How This Reshapes the Trading Options for Local Users
An estimated 5.6 percent of the national population owns or uses some form of cryptocurrency as of early 2024. For these millions of retail investors, the sudden application bans mean they face a shrinking menu of trading venues. Users are essentially being funneled toward domestic, licensed companies that offer fewer exotic tokens but provide legally mandated consumer protections.

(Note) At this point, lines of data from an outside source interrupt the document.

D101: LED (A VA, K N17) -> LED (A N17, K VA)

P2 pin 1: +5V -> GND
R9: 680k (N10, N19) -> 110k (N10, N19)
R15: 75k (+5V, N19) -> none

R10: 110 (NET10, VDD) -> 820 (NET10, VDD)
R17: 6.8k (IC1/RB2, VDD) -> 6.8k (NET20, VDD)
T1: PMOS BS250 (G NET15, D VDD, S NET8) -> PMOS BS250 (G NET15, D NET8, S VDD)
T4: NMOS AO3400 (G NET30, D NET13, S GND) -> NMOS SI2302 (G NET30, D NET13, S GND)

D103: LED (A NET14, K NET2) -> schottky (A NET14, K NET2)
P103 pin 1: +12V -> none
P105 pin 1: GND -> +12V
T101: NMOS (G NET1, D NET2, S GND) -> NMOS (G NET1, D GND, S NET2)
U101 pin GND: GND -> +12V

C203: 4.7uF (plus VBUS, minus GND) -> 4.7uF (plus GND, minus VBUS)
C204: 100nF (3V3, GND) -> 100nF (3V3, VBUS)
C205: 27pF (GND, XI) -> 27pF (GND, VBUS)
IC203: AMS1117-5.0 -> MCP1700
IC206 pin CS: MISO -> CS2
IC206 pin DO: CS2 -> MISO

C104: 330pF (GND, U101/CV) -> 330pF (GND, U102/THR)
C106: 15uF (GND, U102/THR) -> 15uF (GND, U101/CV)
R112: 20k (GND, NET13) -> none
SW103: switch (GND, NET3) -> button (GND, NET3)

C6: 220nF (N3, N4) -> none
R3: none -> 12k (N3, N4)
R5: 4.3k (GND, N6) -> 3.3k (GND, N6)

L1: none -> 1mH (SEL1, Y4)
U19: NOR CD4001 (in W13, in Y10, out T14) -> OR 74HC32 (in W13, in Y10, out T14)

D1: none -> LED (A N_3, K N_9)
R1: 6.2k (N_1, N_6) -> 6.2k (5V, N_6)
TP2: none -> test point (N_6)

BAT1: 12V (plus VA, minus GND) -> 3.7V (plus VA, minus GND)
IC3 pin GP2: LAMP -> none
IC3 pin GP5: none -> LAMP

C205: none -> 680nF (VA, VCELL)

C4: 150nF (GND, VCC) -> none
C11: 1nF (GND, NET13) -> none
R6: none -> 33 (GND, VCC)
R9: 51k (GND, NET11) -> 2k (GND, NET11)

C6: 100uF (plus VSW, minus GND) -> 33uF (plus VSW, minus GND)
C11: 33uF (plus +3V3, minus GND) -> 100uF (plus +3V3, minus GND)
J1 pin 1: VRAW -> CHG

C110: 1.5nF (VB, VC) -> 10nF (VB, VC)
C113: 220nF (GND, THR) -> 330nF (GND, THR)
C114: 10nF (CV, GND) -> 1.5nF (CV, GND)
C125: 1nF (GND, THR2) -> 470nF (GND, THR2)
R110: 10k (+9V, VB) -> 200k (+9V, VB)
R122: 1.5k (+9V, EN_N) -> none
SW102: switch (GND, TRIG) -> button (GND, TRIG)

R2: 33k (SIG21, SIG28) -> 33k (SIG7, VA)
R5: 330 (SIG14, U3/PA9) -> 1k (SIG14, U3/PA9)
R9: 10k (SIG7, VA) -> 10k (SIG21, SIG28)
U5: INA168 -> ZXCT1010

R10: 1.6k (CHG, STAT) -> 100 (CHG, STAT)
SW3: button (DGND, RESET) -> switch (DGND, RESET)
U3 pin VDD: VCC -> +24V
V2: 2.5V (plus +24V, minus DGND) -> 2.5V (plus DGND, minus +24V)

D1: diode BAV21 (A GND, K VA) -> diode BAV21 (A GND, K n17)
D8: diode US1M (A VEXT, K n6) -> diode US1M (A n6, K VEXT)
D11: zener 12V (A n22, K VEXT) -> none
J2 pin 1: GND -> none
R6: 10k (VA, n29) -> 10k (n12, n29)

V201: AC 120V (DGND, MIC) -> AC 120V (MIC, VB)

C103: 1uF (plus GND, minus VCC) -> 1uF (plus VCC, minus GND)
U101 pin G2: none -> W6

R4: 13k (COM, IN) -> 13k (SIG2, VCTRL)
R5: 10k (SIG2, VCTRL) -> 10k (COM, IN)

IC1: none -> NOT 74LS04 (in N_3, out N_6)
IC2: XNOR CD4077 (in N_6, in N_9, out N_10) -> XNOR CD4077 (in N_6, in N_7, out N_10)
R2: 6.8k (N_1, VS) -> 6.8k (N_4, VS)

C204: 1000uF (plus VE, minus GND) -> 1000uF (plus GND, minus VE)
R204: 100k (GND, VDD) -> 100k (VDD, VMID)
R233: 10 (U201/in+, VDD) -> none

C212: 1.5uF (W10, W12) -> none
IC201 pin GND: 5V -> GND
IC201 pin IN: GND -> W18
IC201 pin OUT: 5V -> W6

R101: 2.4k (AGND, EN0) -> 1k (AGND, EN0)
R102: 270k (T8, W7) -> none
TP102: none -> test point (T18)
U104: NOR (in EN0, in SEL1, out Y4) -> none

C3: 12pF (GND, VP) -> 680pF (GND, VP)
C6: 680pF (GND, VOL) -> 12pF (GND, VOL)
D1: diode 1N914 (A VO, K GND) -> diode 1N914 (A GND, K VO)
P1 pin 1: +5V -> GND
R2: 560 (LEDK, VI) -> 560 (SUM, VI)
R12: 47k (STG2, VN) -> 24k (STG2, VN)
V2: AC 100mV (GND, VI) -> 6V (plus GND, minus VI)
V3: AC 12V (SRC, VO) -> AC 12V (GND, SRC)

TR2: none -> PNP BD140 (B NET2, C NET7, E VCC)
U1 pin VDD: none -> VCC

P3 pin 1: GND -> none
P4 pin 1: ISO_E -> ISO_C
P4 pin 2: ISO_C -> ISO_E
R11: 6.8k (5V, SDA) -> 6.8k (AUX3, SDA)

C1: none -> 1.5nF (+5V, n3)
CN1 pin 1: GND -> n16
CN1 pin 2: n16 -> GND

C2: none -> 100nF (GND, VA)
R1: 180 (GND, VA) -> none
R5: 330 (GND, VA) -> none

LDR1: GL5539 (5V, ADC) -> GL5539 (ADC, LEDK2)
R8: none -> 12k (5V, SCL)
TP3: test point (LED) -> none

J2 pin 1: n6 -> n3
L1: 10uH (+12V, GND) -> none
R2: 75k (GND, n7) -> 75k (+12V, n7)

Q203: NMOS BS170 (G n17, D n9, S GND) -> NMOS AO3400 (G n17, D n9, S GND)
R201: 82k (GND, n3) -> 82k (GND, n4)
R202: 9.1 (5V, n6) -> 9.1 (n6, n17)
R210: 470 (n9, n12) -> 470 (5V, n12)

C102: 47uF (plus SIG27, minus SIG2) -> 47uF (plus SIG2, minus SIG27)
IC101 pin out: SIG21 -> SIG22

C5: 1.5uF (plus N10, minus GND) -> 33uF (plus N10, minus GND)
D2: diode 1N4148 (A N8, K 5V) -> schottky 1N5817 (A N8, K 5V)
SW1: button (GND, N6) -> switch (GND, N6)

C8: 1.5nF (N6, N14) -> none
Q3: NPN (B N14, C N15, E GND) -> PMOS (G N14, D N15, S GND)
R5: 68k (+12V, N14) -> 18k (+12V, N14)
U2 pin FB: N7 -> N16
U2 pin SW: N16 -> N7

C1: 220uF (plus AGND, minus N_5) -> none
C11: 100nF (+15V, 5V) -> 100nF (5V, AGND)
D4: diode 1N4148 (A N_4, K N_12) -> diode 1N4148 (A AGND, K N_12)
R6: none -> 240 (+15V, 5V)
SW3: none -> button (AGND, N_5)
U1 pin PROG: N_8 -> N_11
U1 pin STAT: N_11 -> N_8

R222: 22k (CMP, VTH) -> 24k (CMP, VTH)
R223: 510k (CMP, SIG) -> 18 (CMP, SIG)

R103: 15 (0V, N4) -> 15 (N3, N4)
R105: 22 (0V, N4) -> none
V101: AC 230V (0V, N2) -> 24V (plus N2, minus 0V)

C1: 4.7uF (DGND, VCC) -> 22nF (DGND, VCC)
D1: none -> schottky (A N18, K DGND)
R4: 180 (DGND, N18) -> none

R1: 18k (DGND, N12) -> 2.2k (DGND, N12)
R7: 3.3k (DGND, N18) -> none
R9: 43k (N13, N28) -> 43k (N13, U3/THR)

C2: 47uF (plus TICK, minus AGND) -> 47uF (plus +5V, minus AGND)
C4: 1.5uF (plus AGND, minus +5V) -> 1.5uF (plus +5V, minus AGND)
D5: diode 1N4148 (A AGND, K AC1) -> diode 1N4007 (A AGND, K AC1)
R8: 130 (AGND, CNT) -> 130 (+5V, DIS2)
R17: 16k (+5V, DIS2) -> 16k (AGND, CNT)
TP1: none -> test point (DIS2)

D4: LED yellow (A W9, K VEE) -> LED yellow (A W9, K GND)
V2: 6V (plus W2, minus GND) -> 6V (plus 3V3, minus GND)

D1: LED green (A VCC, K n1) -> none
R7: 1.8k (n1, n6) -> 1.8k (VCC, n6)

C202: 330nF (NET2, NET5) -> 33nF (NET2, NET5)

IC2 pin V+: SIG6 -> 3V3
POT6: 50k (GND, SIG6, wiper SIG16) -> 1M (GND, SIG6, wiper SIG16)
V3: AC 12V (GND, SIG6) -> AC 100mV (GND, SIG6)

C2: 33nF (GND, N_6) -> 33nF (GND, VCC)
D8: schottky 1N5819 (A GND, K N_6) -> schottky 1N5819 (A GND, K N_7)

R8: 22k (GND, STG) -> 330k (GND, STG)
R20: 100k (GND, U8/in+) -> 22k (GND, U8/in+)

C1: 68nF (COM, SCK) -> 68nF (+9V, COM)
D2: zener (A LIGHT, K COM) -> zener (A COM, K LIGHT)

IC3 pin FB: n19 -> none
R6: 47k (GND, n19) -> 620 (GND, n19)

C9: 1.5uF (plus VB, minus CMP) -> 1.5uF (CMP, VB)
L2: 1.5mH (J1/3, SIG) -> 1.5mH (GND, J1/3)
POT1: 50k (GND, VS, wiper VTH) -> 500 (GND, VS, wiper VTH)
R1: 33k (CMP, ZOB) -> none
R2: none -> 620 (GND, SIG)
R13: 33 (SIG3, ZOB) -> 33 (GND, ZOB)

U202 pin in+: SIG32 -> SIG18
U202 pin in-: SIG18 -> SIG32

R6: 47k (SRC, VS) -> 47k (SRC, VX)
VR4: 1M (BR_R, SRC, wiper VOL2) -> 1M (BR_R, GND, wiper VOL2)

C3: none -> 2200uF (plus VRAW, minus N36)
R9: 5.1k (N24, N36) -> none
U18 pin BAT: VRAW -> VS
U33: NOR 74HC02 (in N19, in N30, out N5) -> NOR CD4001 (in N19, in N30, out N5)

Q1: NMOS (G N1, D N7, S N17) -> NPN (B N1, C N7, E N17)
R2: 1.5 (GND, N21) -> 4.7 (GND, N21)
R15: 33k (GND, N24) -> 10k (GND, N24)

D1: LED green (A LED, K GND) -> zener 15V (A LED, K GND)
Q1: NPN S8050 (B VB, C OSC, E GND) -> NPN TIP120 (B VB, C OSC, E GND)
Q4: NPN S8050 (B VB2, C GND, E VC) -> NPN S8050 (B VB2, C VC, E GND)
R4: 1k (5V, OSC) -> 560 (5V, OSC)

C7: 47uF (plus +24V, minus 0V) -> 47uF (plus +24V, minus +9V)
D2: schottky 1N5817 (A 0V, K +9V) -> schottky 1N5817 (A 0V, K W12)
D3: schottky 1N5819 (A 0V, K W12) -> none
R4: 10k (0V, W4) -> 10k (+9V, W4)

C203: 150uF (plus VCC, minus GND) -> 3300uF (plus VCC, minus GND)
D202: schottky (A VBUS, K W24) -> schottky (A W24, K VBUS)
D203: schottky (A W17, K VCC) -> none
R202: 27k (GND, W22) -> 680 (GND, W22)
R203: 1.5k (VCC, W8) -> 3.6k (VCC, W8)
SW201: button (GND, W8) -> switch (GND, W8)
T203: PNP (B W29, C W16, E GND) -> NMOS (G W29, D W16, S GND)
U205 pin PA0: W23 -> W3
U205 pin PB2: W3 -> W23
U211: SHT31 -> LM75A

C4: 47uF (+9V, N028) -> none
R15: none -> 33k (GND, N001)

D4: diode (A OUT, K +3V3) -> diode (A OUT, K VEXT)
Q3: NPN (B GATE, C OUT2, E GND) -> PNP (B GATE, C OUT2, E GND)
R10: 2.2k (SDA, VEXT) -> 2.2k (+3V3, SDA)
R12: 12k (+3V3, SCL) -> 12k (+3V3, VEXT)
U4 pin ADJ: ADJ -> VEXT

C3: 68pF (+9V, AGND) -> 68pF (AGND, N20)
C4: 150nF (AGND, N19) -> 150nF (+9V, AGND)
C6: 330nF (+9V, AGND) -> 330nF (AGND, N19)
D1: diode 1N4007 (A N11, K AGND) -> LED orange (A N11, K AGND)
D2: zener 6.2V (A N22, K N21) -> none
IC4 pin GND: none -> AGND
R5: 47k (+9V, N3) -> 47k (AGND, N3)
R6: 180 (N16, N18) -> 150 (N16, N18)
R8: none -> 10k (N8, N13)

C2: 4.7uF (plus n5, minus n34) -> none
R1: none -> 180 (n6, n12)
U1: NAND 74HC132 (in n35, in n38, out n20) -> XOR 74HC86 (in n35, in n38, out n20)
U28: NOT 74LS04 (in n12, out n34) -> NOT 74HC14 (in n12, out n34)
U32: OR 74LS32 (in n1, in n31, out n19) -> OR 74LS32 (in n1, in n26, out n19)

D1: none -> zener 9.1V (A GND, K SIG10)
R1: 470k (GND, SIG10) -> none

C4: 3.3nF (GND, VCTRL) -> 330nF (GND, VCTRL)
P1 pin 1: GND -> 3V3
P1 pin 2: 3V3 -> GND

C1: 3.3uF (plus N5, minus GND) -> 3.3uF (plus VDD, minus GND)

This restriction does not mean the country is turning anti-technology. The government is actively pushing forward with legislation that integrates digital finance into traditional banking, including the 2023 legalization of stablecoin issuance by trusted domestic banks. In fact, the Financial Services Agency has already announced plans to overhaul the tax code for these assets for the 2025 fiscal year. This upcoming legislative change signals a broader shift toward treating these digital tokens as standard financial assets, much like traditional stocks and bonds.
Global giants looking to service this wealthy demographic have only one viable path forward. They must either undergo the grueling registration process from scratch or purchase an existing licensed entity. Binance famously took the latter route in 2022, acquiring the fully registered Sakura Exchange BitCoin to secure a legal foothold after facing its own warnings from the authorities. The operators behind the newly banned applications must now decide whether to pursue legal registration or abandon this tech-savvy demographic entirely.
Governments worldwide are watching this strict enforcement strategy closely. As local regulators figure out how to squeeze the infrastructure choke points, the era of frictionless offshore trading is steadily coming to a close. For anyone heavily invested in #Cryptocurrency, this signals a permanent shift toward strict regional compliance, turning the #JapanCryptoMarket into a real-time blueprint for how nations can force tech giants to police their own software storefronts.
Disclaimer: This article is for informational purposes only and does not constitute financial or investment advice. Cryptocurrency markets are extremely volatile, and interacting with unregistered platforms carries significant financial risk. Always consult a licensed financial advisor and verify a platform’s regulatory status in your jurisdiction before trading.